» **Given records**:

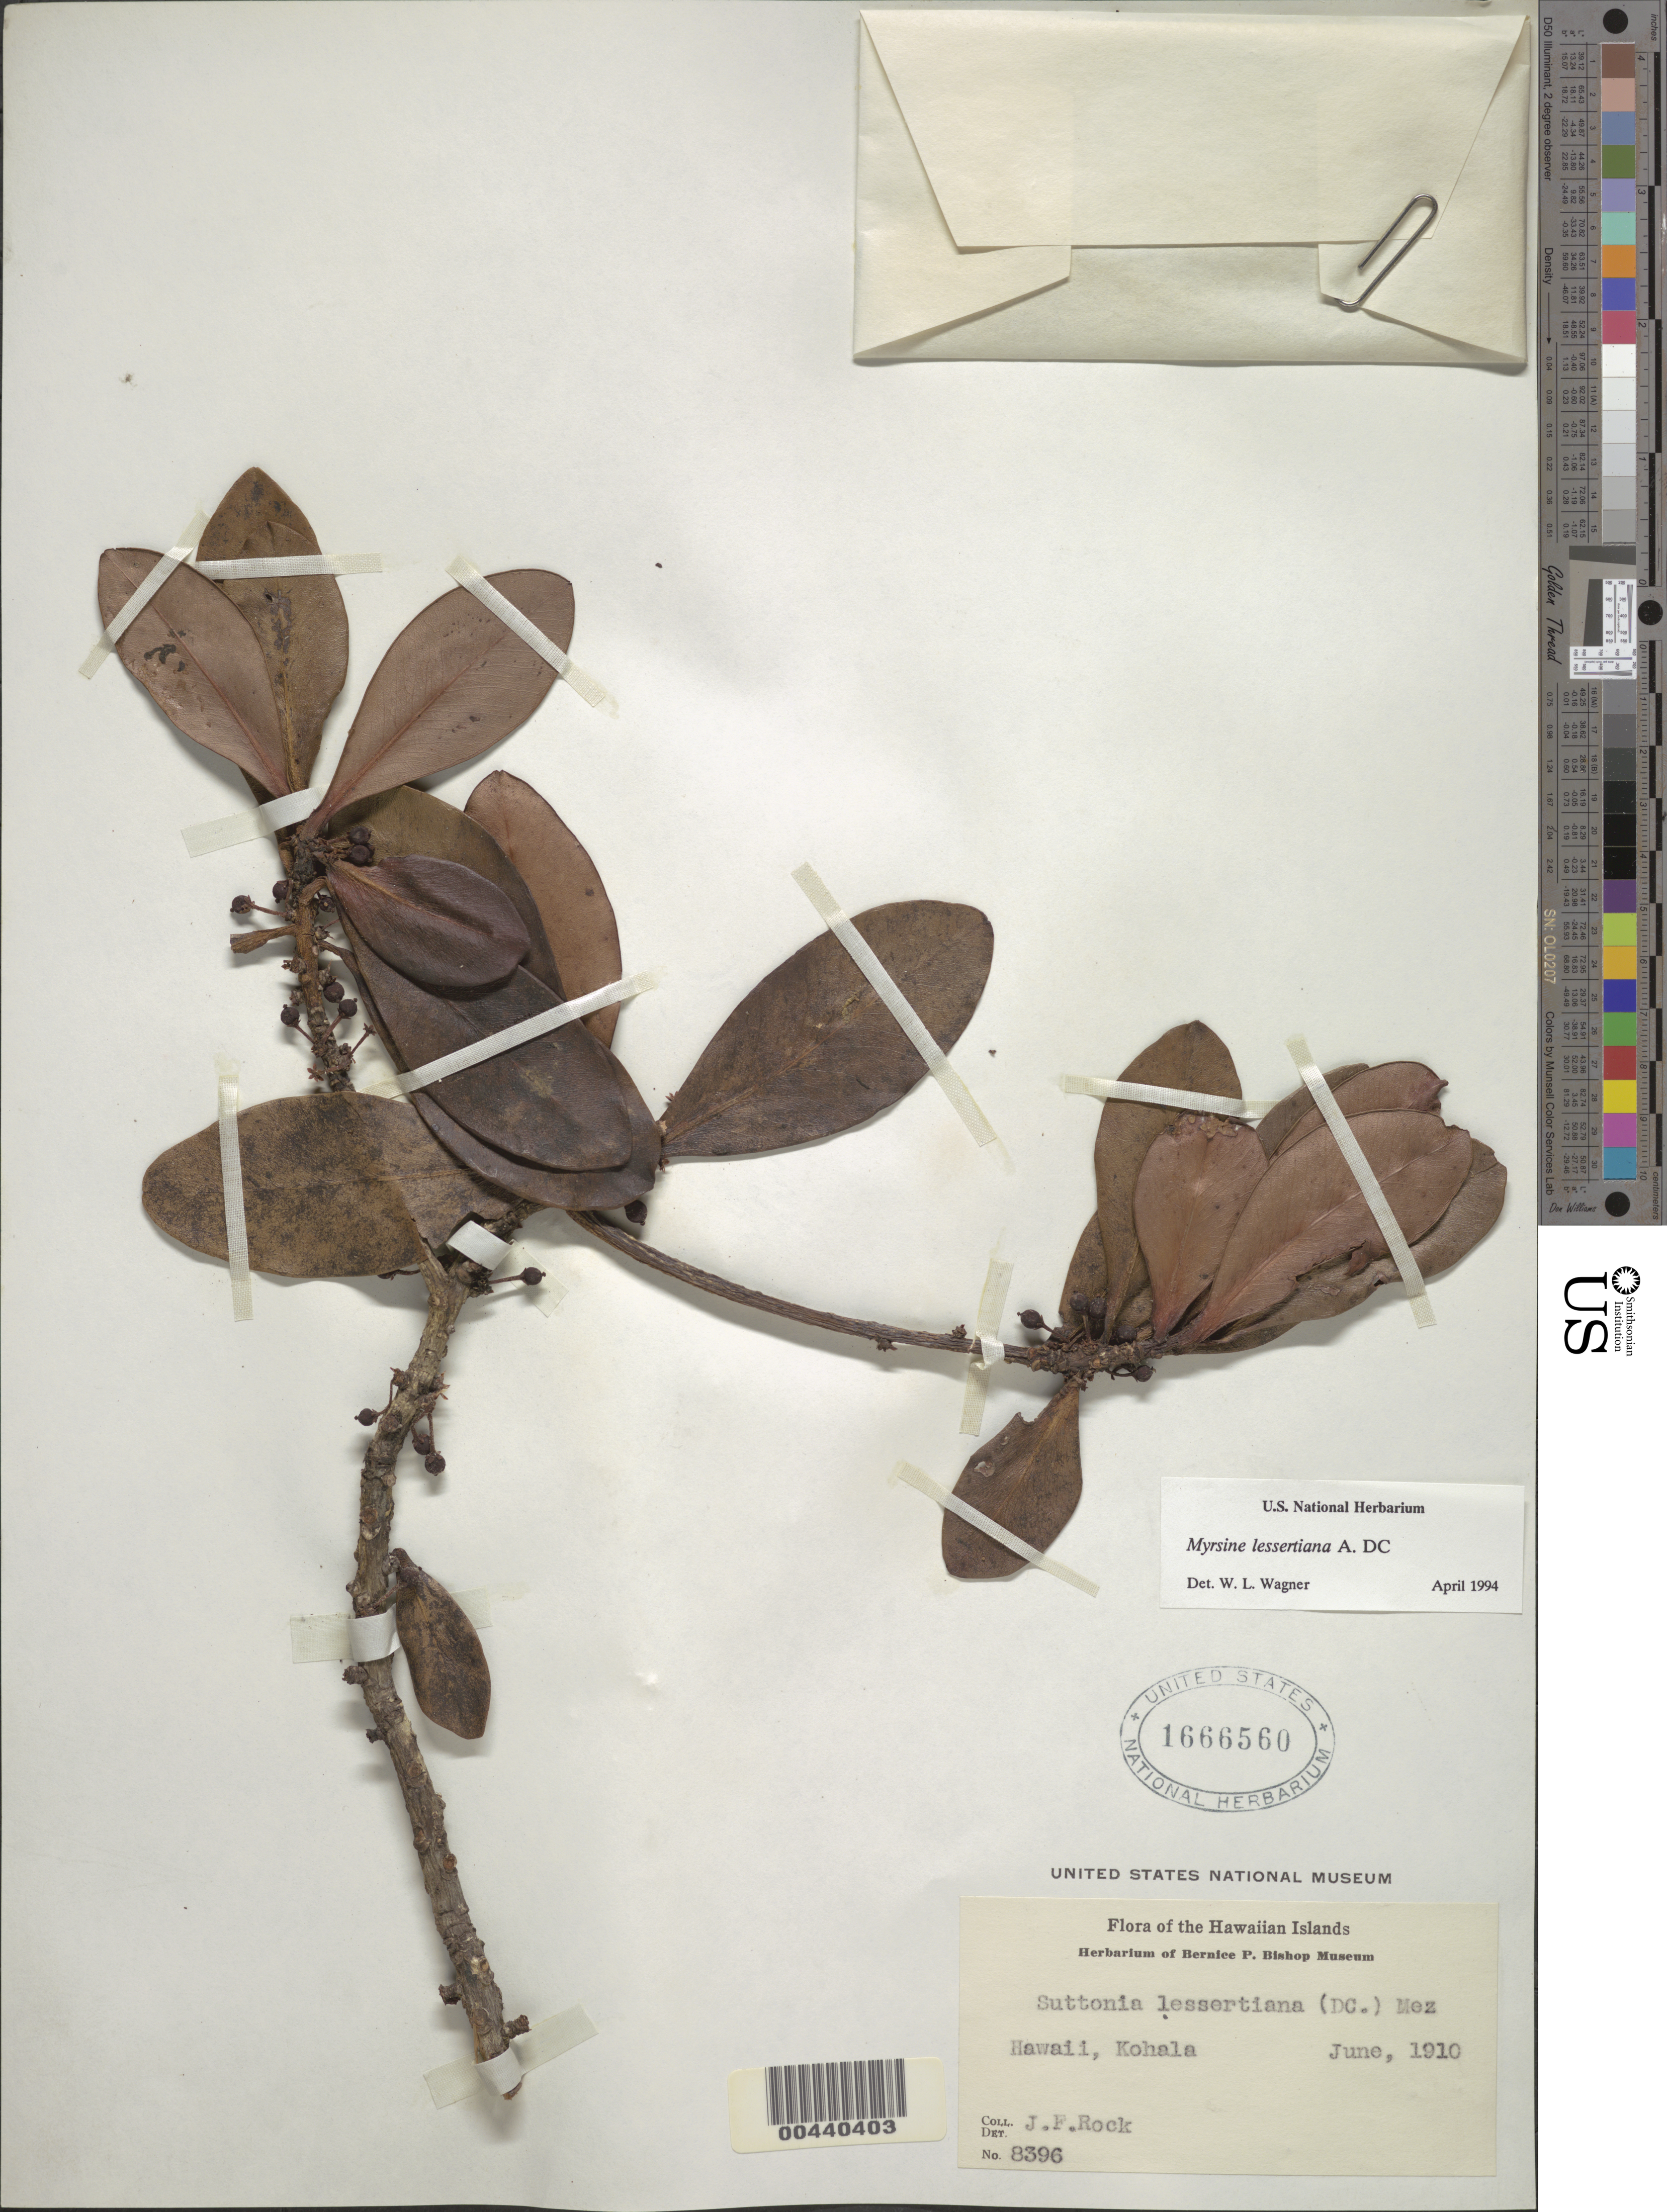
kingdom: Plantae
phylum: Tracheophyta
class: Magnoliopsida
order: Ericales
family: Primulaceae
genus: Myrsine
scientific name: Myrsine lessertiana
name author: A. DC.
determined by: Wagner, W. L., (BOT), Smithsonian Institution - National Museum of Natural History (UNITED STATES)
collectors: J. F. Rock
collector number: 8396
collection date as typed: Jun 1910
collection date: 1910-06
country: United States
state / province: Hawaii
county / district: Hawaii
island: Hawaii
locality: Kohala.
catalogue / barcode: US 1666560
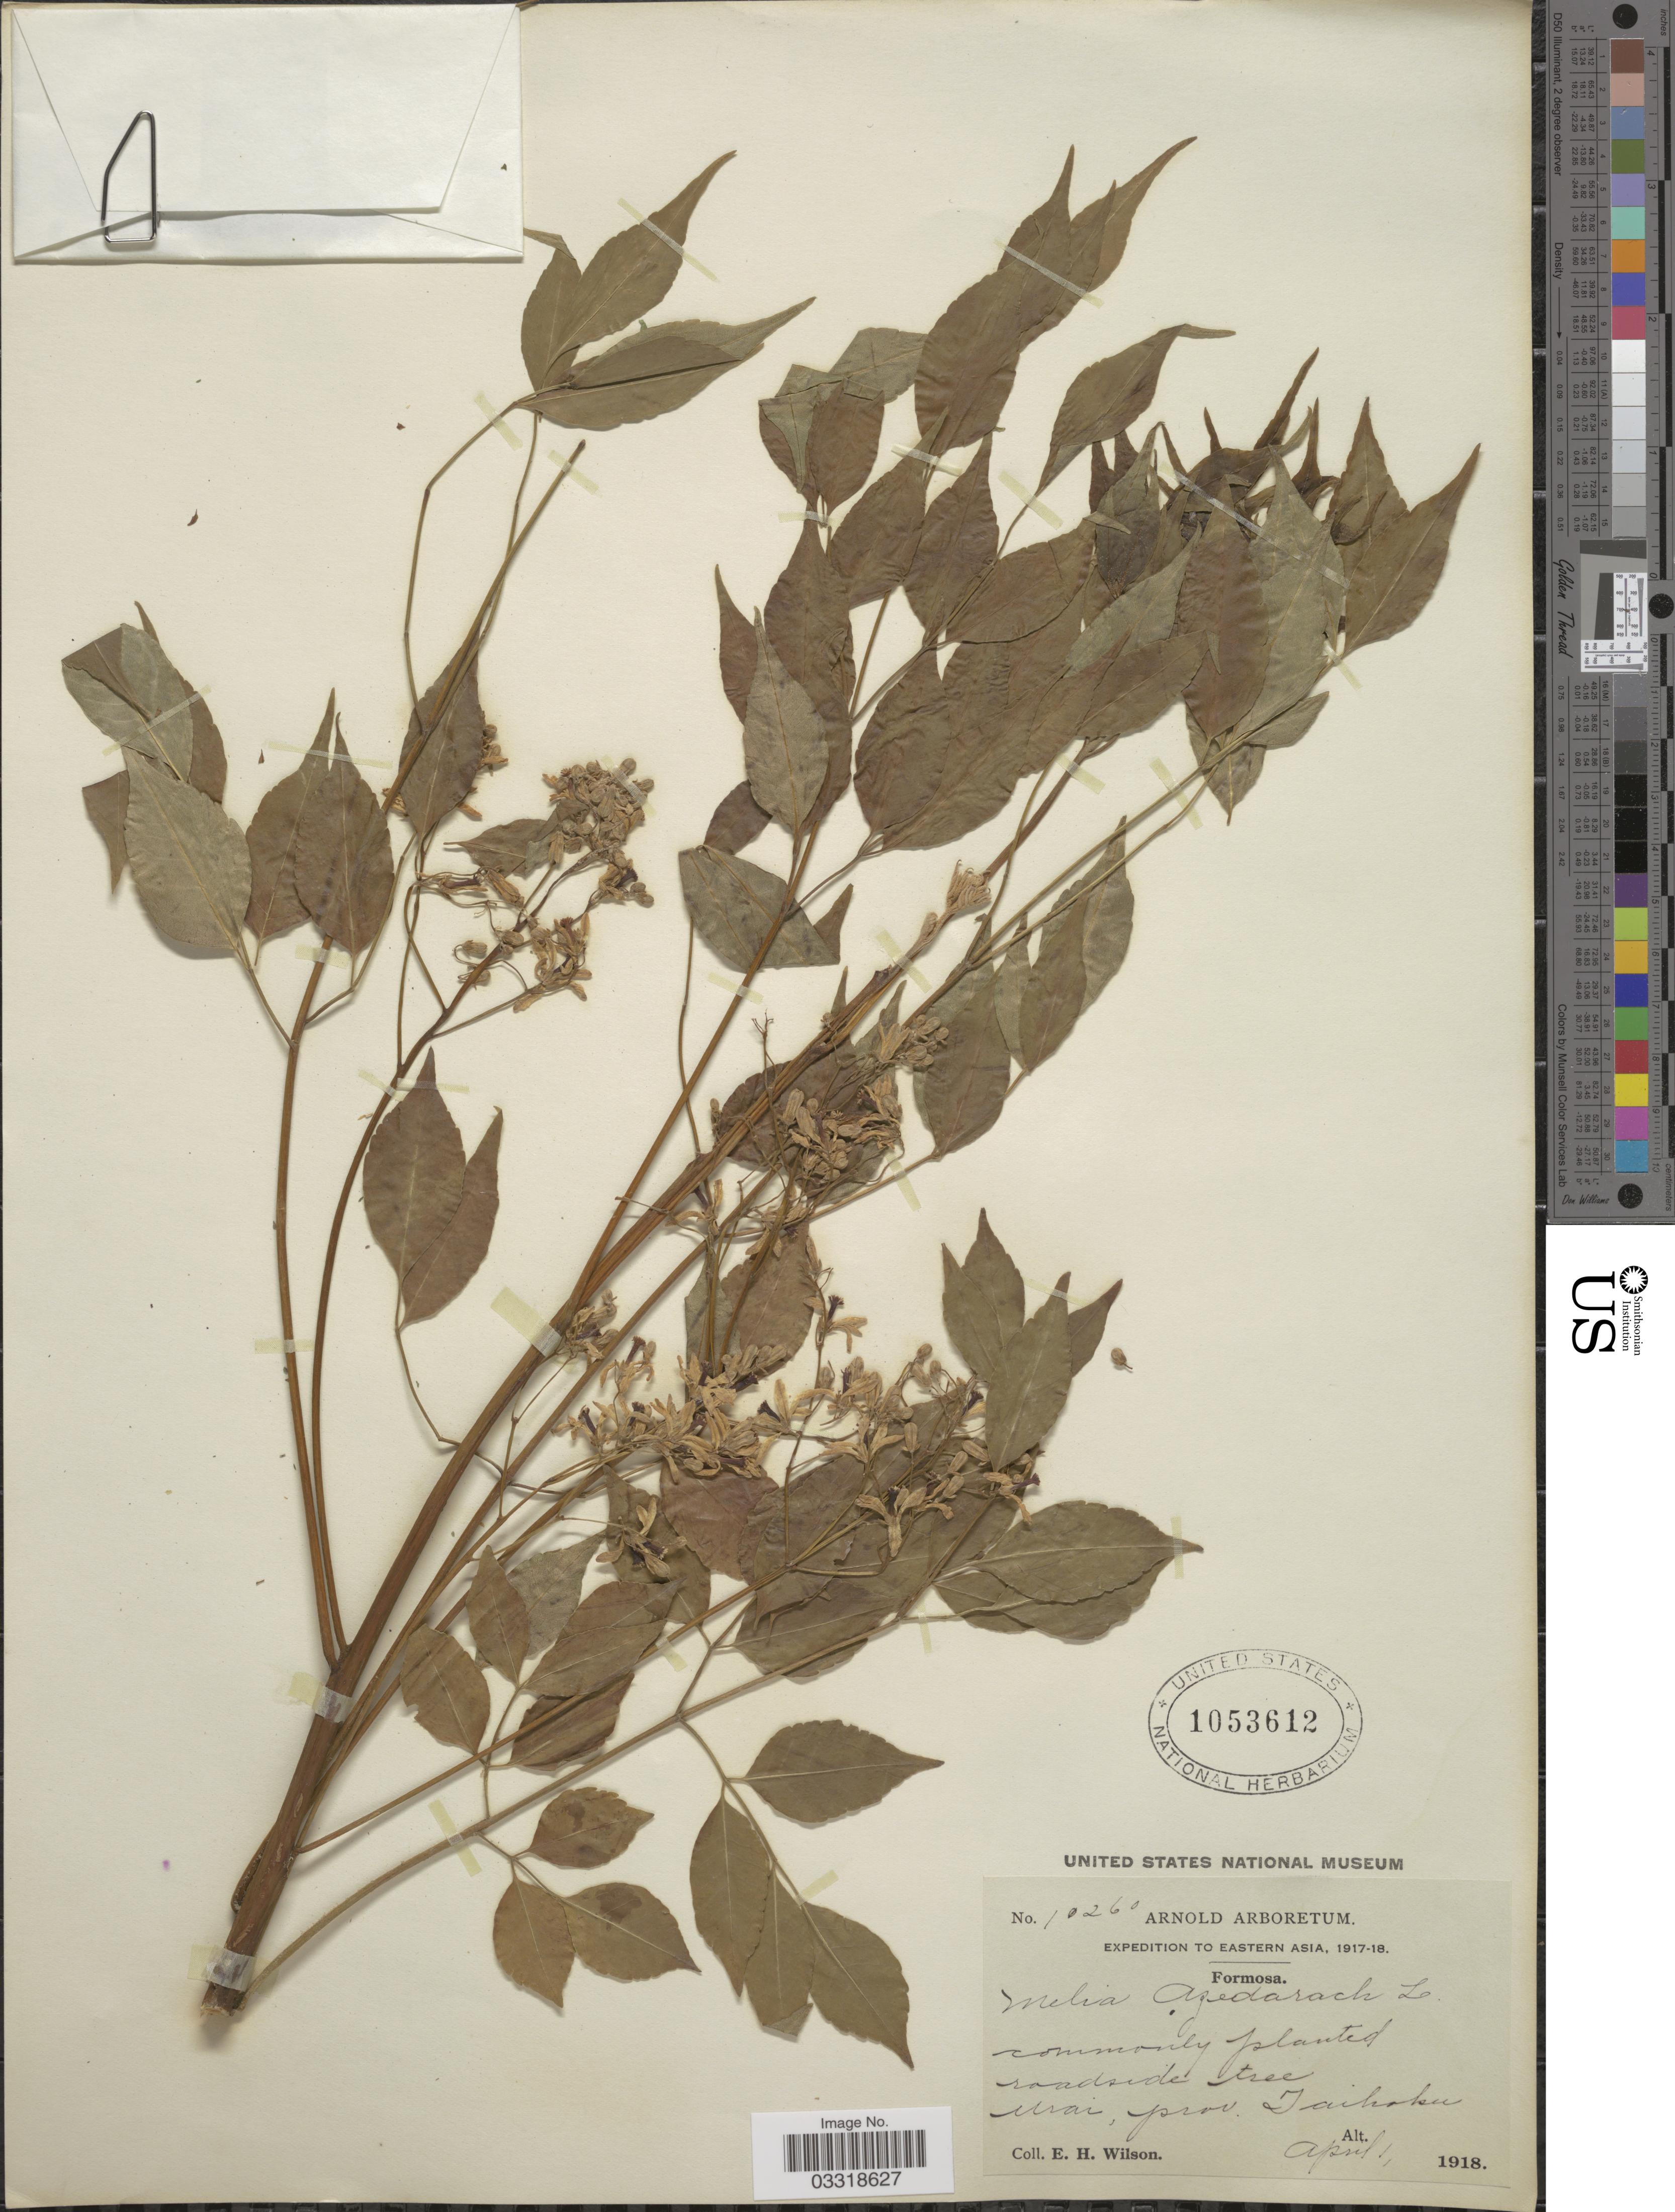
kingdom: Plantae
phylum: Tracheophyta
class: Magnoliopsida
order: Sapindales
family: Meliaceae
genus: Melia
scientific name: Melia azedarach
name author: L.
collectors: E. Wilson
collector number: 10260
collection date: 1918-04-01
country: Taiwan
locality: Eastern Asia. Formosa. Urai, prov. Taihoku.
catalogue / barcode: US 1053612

» **Instructions for the task**: Copy every line of the material above word for word, leaving out the pictures.

» **Correct result**:
kingdom: Plantae
phylum: Tracheophyta
class: Magnoliopsida
order: Ericales
family: Primulaceae
genus: Myrsine
scientific name: Myrsine lessertiana
name author: A. DC.
determined by: Wagner, W. L., (BOT), Smithsonian Institution - National Museum of Natural History (UNITED STATES)
collectors: J. F. Rock
collector number: 8396
collection date as typed: Jun 1910
collection date: 1910-06
country: United States
state / province: Hawaii
county / district: Hawaii
island: Hawaii
locality: Kohala.
catalogue / barcode: US 1666560
kingdom: Plantae
phylum: Tracheophyta
class: Magnoliopsida
order: Sapindales
family: Meliaceae
genus: Melia
scientific name: Melia azedarach
name author: L.
collectors: E. Wilson
collector number: 10260
collection date: 1918-04-01
country: Taiwan
locality: Eastern Asia. Formosa. Urai, prov. Taihoku.
catalogue / barcode: US 1053612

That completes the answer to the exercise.